Parece quase um contrassenso quando Portugal, assim como outros países, passa por um período de crise em que as famílias têm problemas de habitação ou simplesmente em pagar mensalmente os bens essenciais, mas o mercado do luxo no nosso país está em franco crescimento.
Não há um estudo que permita aferir da influência do luxo na economia nacional, muito embora Francisco Carvalheira, secretário-geral da Associação Portuguesa de Marcas de Excelência (Laurel), estime que ande “entre os 5% e os 7%” do produto interno bruto, o que dá um intervalo de 5 a 7 mil milhões de euros.

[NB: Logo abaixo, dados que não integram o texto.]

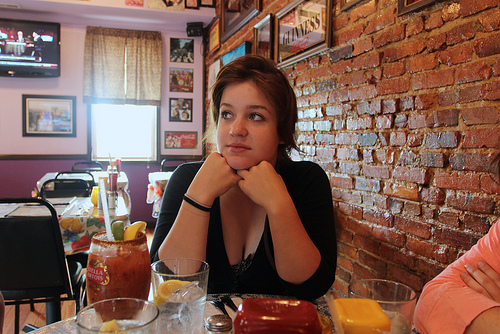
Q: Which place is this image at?
A: It is at the restaurant.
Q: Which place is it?
A: It is a restaurant.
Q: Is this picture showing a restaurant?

O que se sabe é que é um mercado em expansão e para isso tem contribuído a forma como se adaptou ao digital. “As marcas de excelência são um exemplo a seguir na forma como se adaptaram ao digital. O sector do luxo percebeu melhor do que ninguém o que tinha de fazer para chegar às novas gerações, muito bem mesmo. O luxo está muito à frente de qualquer outro sector nesse capítulo, até para minha surpresa. Percebeu que tinha capacidade de investimento e que era um segmento em que quem o aprendesse a trabalhar bem ganhava vantagem. Soube fazê-lo bem feito. As melhores práticas, os melhores exemplos de sucesso no digital vêm exatamente do sector do luxo”, adianta Francisco Carvalheira.

Budget dividido
Francisco Faria é um dos rostos do luxo em Portugal. Em 2013 encontraram o seu perfil “via Facebook” e convidaram-no a participar como modelo. “Como já gostava de moda, fui”, assinala. Filho de um ex-internacional português de futebol, Chico Faria, Francisco garante que o luxo entrou na sua vida “pela sensibilidade” com que olhava para o segmento. Trabalhou com várias marcas como Fendi, Valentino, JW Anderson, Axel Arigato, Paco Rabanne, Givenchy Beauty, Farfetch, Dolce & Gabbana, entre outras, e o digital surgiu como um prolongamento da sua vida de modelo.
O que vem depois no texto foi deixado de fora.